Laws aren't a matter of belief, they are a matter of fact -- primarily the fact that the nice policeman will write you a ticket if you don't comply.

Civil society is not sustained by random beliefs. It is sustained by implicit and explicit agreements that we submit to.

Laws are not facts. In your example the laws rely on the beliefs of the policeman that he should write a ticket. In court the laws rely on the belief of the judges. In society in general they rely on all people believing and agreeing to them. Laws only get enforced because of believes.
(All in contrast to "the laws of physics" or the "laws of logic" which can't be broken)

The laws of physics are true laws. The only real laws for society are don't hurt others and don't take other's stuff. All else is color of law. "Driving" is a term used for commerce. Most people on the roads are just traveling.

Truly sad how society had rolled over and given up the basic right to travel by allowing government to trick us I to license, registration, and insurance which really just amounts to asking permission to move around. Nation of sheep!

@Dietl Lol well you just go ahead and break the law and you'll find out how non-factual they are.

Laws exist. They are in writing. They are agreed to. They are of course abstractions in that they're made of words and supported by general assent / agreement (but not, I would argue, belief) and subject to application and interpretation (which is why we have courts). If enough laws are sufficiently unjust or arbitrarily (un)enforced, then that assent can deteriorate but the effect of a working legal system is totally concrete (as Trump et. al. are about to find out).

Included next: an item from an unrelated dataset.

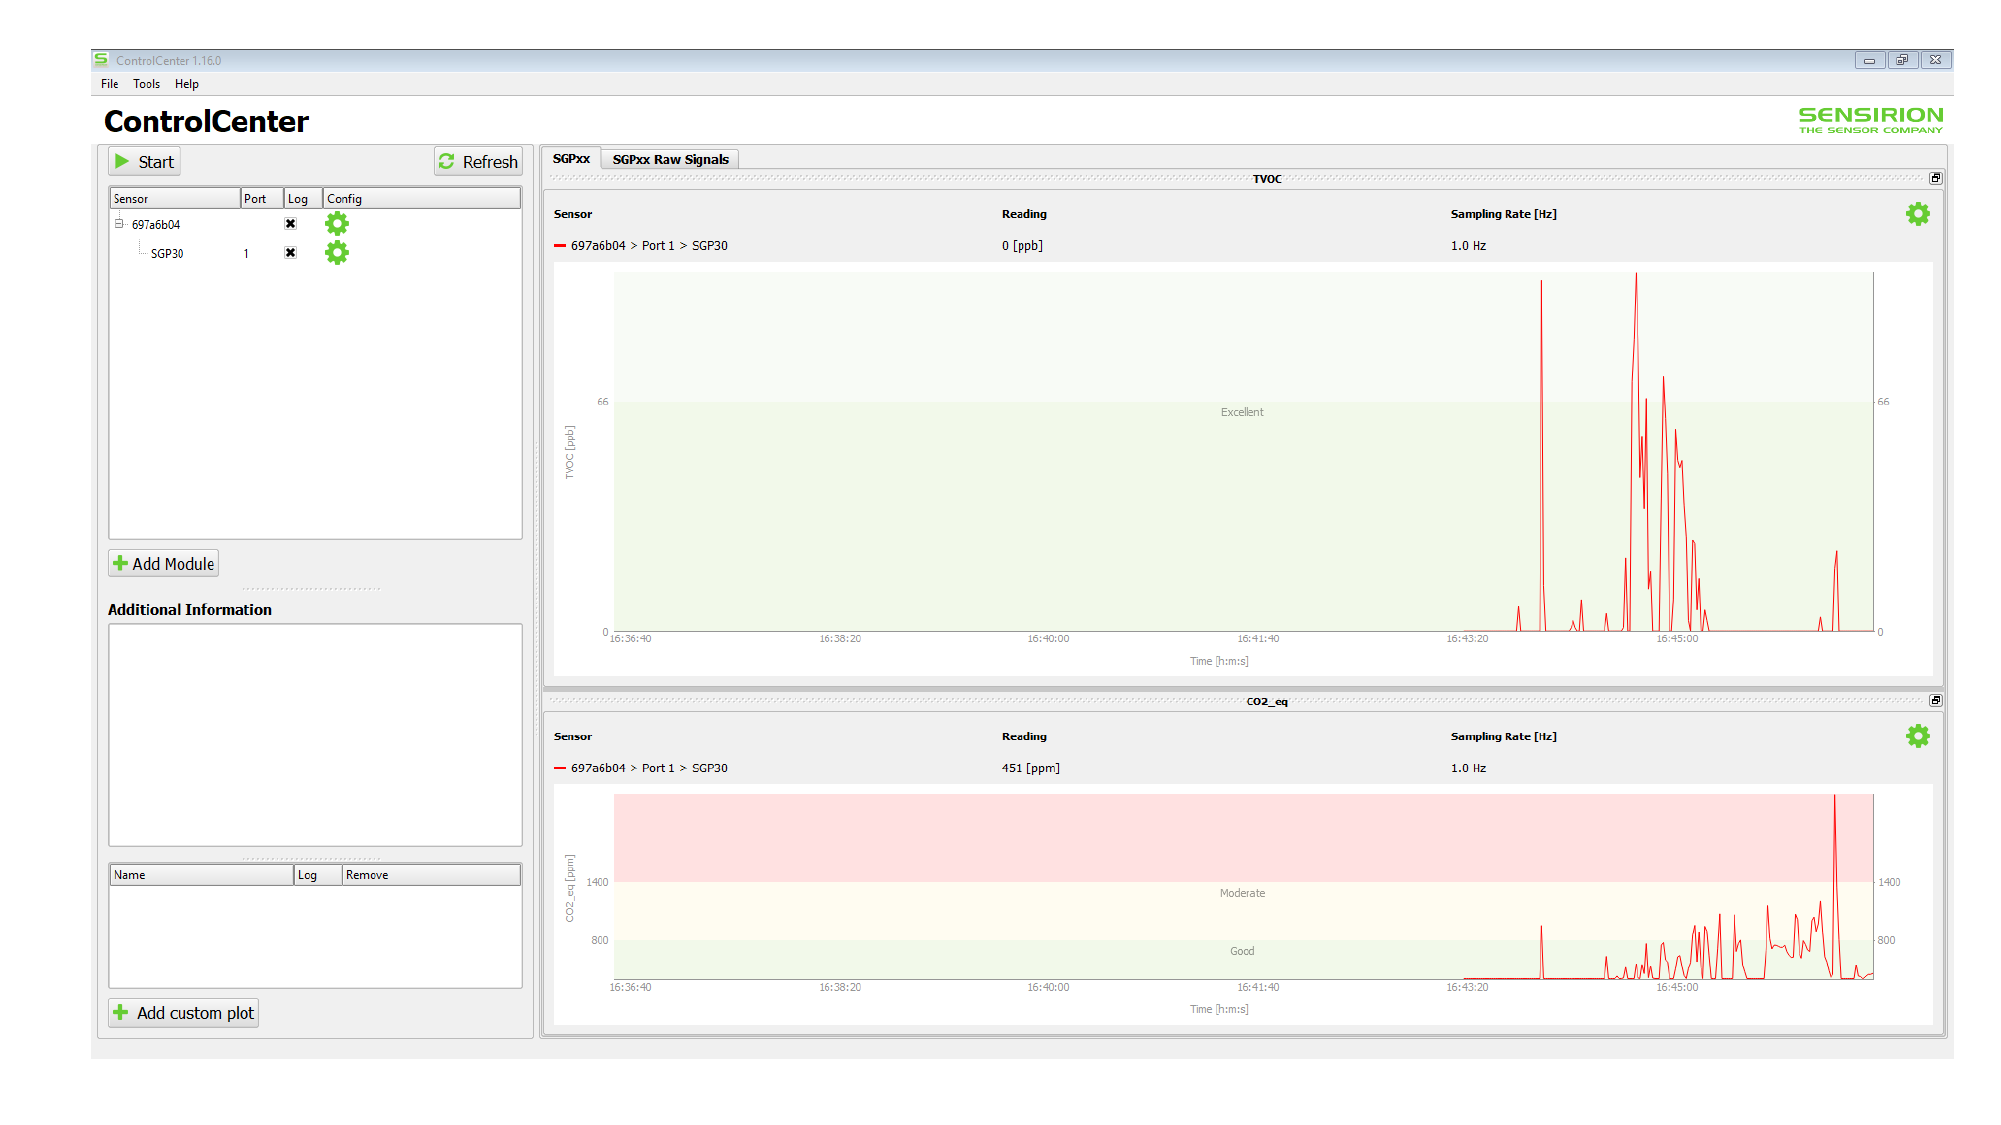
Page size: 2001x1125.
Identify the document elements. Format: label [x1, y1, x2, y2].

As I said ... civil society is not supported by what people randomly believe but what they consistently, in aggregate, assent to.

@Deanervin
I don't really know what you are talking about and how this relates to the things I've said except that your comment uses some of the same words as I. Must be my sheep mind! 😉
@mordant
Here you confuse the representation of a given law (the writing) with the law itself. It is a fact that a law applies in a certain country. That is not the same as saying that that law is a fact.
So I break a law. What then? Is there a hidden switch that goes on when I drive too fast on a certain road? I only have to deal with the consequences of a law if it is enforced. Without law enforcement there is no law. There is writing on a piece of paper or in some database but nothing else except some beliefs.
I'm not really sure what to make of your comments. In the one sentence you seem to argue that laws are objectively true and in the next you give examples that show how they rely on human beings. Maybe you just need to find some clarity about the meaning of the words you use. Or could it be that you think laws exist in some platonic realm of ideas?

0

What world do you live in? Few follow the rules of the road and I see examples every day.